Once the line containing "neck: (148, 165)" is found in the records below, return it and each following line exactly, up to and including the line containing "left shoulder: (396, 260)", and nothing else.

*** Opening Given records ***

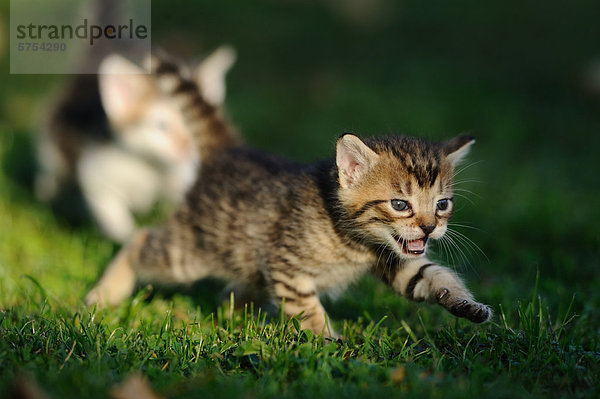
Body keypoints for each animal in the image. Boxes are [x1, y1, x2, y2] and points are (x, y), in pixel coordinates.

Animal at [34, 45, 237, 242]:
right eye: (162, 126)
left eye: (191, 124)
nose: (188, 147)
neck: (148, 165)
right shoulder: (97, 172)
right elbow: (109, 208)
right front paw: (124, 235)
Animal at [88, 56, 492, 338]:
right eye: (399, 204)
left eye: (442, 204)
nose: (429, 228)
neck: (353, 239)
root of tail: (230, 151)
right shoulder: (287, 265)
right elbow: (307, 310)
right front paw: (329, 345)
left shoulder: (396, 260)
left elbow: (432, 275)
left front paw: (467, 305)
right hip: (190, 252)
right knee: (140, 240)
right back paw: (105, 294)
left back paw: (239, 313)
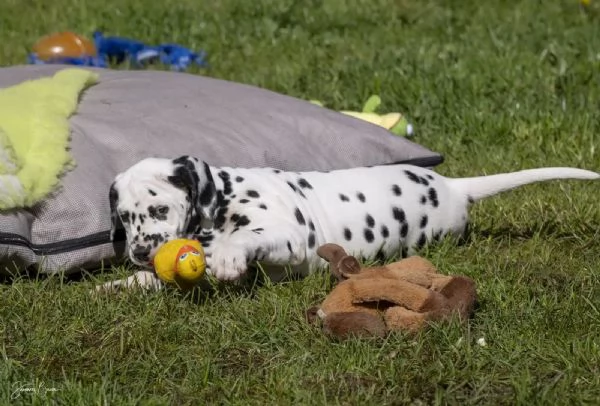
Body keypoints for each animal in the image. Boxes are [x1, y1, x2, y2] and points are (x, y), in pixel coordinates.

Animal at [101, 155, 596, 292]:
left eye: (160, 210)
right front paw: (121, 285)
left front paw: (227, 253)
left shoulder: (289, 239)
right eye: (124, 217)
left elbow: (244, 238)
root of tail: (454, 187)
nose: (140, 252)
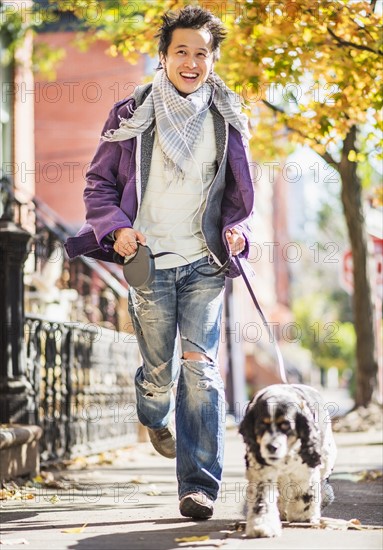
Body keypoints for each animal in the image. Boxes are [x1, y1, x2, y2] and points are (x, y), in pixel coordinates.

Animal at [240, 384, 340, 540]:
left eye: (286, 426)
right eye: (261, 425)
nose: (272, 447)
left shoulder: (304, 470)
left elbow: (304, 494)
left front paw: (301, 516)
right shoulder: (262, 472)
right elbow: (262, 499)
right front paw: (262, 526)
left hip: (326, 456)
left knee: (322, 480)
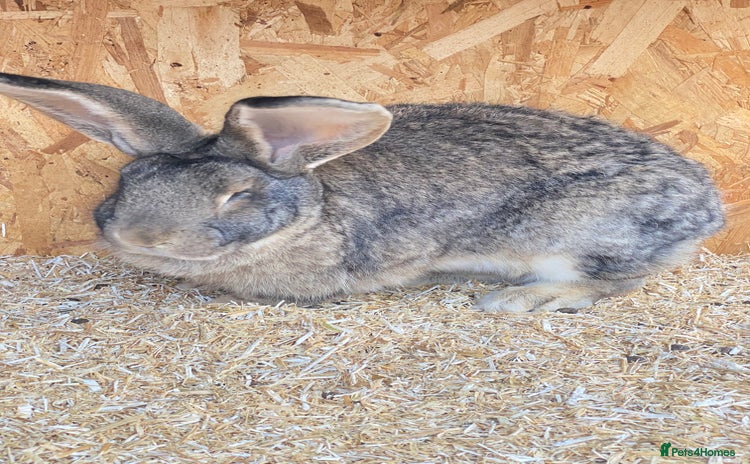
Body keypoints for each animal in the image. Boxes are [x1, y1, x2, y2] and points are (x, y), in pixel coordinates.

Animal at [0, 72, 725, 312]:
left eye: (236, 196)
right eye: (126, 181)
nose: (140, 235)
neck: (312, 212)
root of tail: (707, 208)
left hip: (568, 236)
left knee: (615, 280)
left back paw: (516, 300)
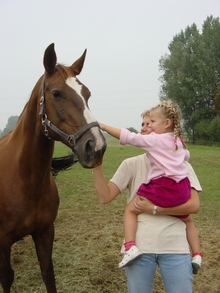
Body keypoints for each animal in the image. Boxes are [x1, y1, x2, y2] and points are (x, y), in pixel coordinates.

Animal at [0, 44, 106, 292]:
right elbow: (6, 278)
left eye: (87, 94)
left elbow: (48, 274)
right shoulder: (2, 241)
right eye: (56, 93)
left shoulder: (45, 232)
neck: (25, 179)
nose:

*** Closing Given records ***
*** Opening Given records ***

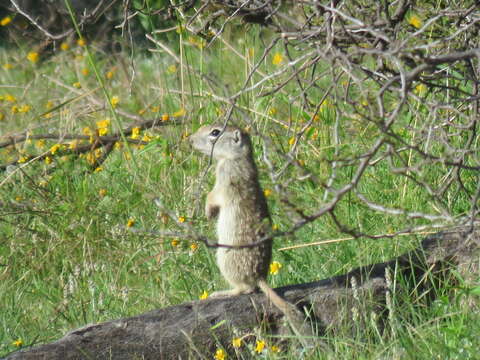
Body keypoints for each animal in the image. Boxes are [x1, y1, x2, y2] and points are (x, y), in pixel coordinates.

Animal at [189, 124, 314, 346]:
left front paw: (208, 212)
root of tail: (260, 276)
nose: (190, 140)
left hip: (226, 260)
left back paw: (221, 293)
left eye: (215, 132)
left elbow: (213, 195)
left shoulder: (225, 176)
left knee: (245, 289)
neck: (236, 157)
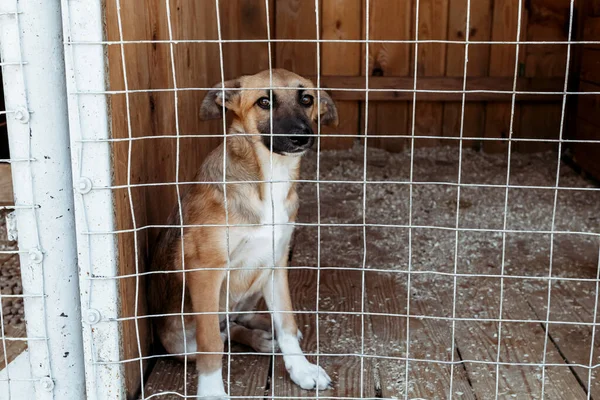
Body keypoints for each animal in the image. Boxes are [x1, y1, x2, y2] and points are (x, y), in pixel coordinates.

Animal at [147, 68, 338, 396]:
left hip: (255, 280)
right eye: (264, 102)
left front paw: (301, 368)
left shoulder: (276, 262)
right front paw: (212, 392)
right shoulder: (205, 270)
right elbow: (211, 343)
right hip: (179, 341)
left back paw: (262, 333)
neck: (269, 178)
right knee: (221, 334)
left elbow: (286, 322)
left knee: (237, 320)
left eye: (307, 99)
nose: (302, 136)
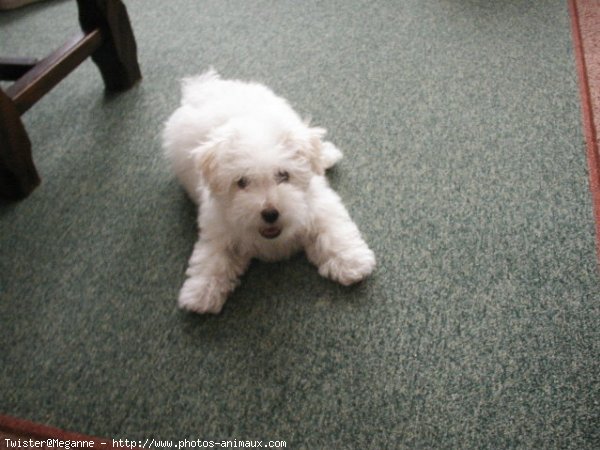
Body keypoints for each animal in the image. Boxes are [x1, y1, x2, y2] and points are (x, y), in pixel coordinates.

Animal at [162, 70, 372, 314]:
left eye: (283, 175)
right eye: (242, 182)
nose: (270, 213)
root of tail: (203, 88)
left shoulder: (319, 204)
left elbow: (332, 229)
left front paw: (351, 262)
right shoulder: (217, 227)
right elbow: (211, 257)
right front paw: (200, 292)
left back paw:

*** Closing Given records ***
*** Opening Given records ***

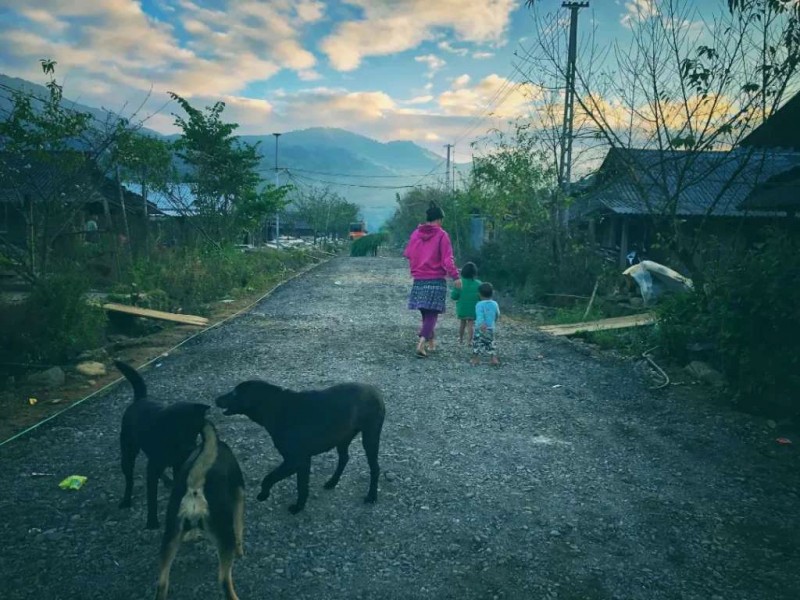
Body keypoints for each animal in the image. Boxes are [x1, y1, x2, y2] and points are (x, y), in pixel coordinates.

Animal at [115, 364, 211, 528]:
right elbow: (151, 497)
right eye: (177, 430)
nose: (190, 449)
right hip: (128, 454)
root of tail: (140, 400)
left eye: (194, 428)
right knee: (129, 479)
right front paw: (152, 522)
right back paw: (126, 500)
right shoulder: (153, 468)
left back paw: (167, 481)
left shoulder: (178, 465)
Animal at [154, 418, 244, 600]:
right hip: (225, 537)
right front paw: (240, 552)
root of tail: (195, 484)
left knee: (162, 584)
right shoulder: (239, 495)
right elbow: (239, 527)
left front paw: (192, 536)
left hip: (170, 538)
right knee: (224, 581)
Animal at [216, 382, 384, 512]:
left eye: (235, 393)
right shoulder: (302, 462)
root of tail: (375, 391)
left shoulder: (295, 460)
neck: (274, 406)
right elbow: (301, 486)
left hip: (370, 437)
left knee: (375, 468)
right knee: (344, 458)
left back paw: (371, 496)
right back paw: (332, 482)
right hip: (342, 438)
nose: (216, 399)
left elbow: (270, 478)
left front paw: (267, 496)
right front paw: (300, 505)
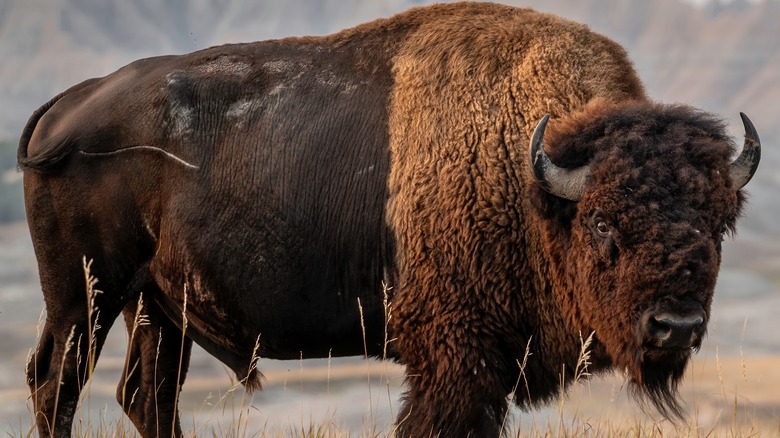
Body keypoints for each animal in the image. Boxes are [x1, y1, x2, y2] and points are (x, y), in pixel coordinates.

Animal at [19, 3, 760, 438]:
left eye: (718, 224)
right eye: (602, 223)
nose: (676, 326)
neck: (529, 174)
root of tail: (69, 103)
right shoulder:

*** Closing Given records ***

### [Response to this task]
neck: (148, 165)
right shoulder: (97, 172)
right elbow: (109, 208)
right front paw: (124, 235)
Animal at [88, 56, 492, 338]:
right eye: (399, 204)
left eye: (442, 204)
nose: (429, 228)
neck: (353, 239)
root of tail: (230, 151)
right shoulder: (287, 265)
right elbow: (307, 310)
right front paw: (329, 345)
left shoulder: (396, 260)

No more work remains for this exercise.